DATA SUPPLIED section start

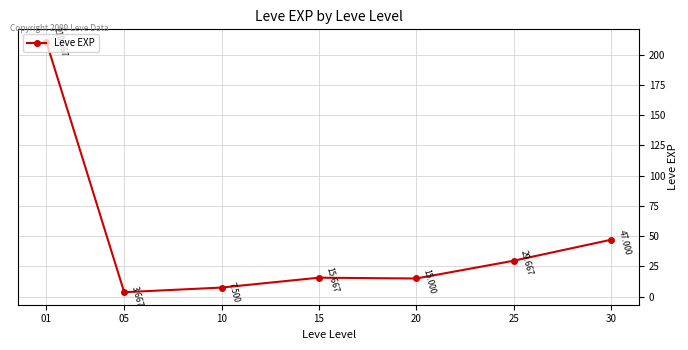

What is the difference between the values at 25 and 20?

14.7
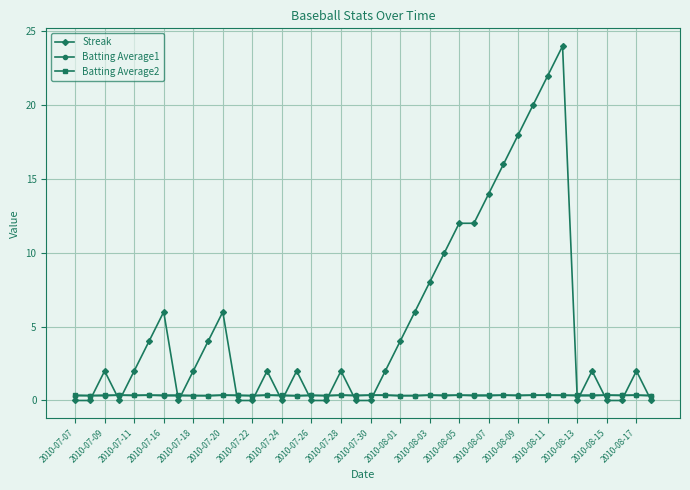

Which series has the widest spread of values?

Streak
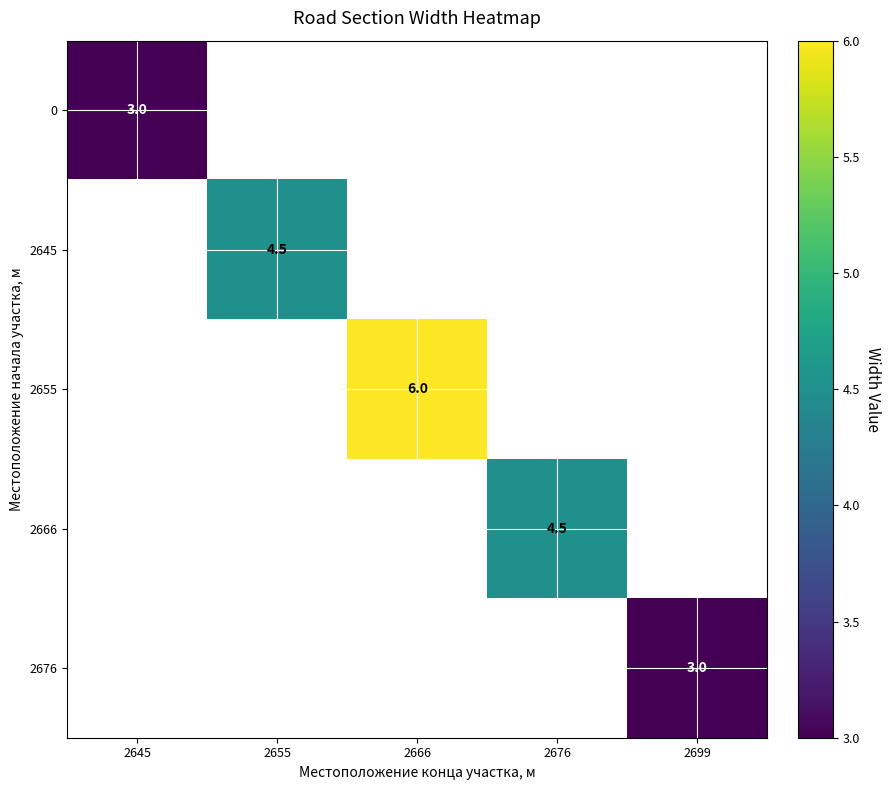

At how many categories does at least one series exceed 4?

3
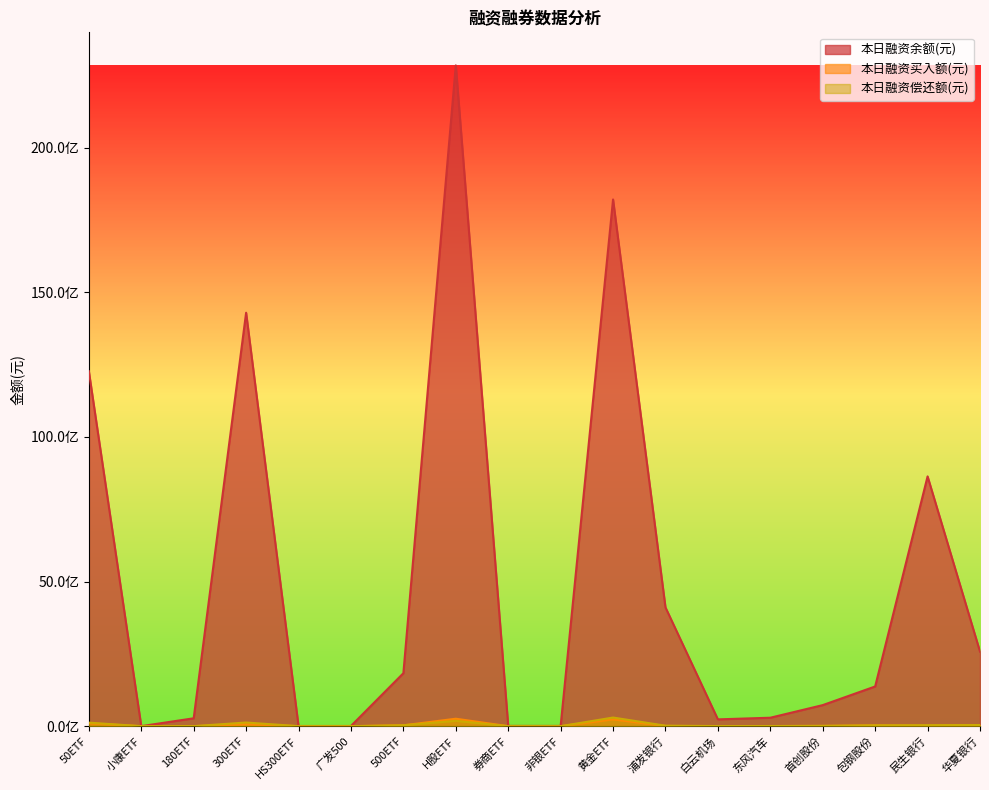

True or false: 本日融资偿还额(元) has more than 2 interior local peaks.

True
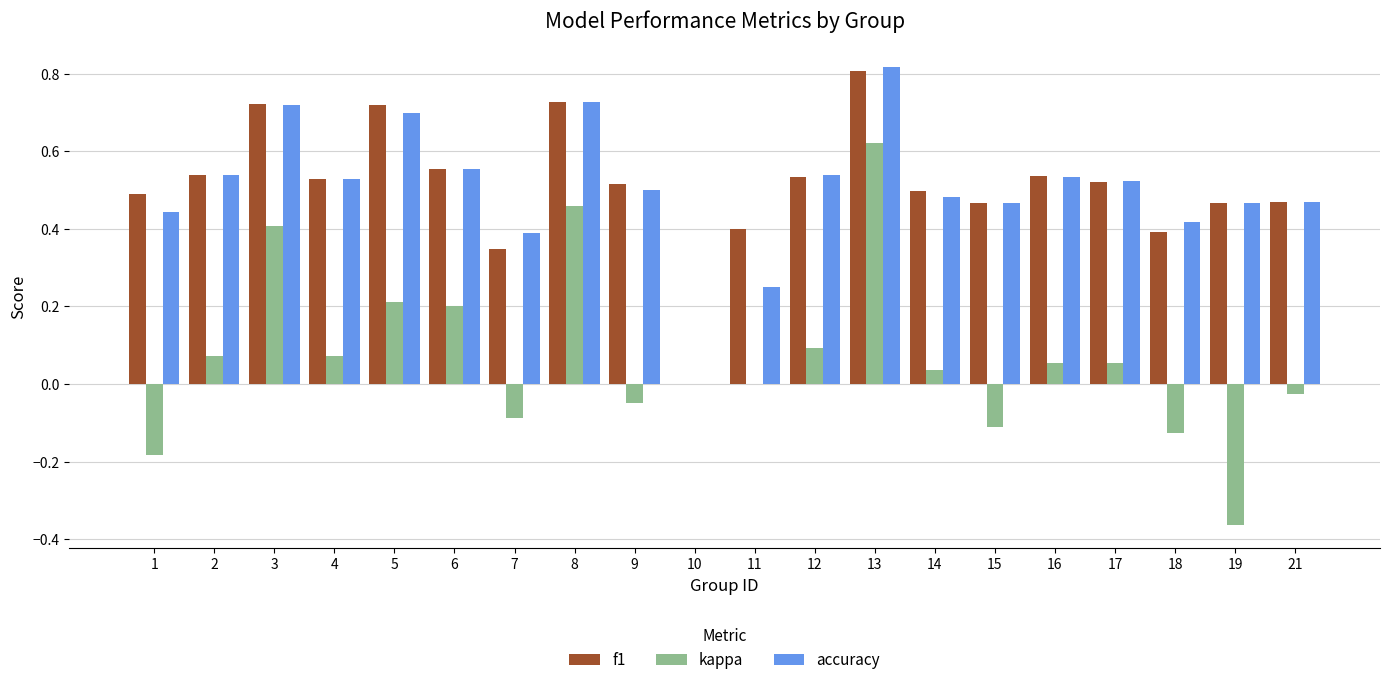

Is it true that kappa equals 0.1 at 17?

True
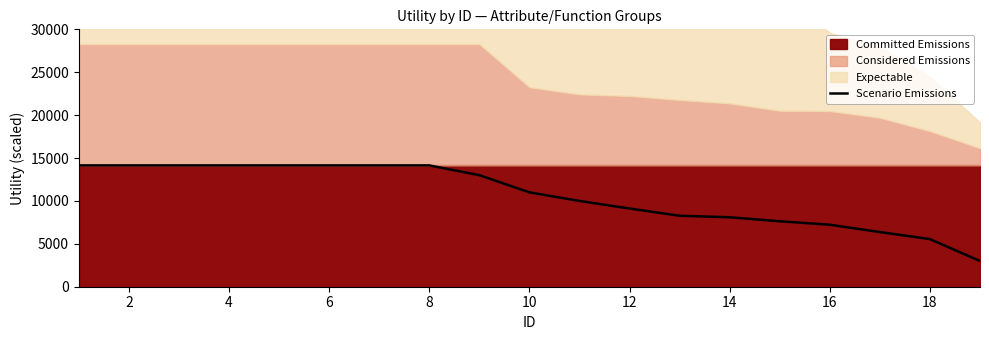

What is the highest value of the Scenario Emissions series?

14142.1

DATA SUPPLIED section end

◆ **TASK REQUIREMENTS**: Copy out the lines above, from the one containing "Which series has the widest spread of values?" down through the last one, and leave out the pictures.

◆ **FINAL ANSWER**:
Which series has the widest spread of values?

Streak

At how many categories does at least one series exceed 4?

3

True or false: 本日融资偿还额(元) has more than 2 interior local peaks.

True

Is it true that kappa equals 0.1 at 17?

True

What is the highest value of the Scenario Emissions series?

14142.1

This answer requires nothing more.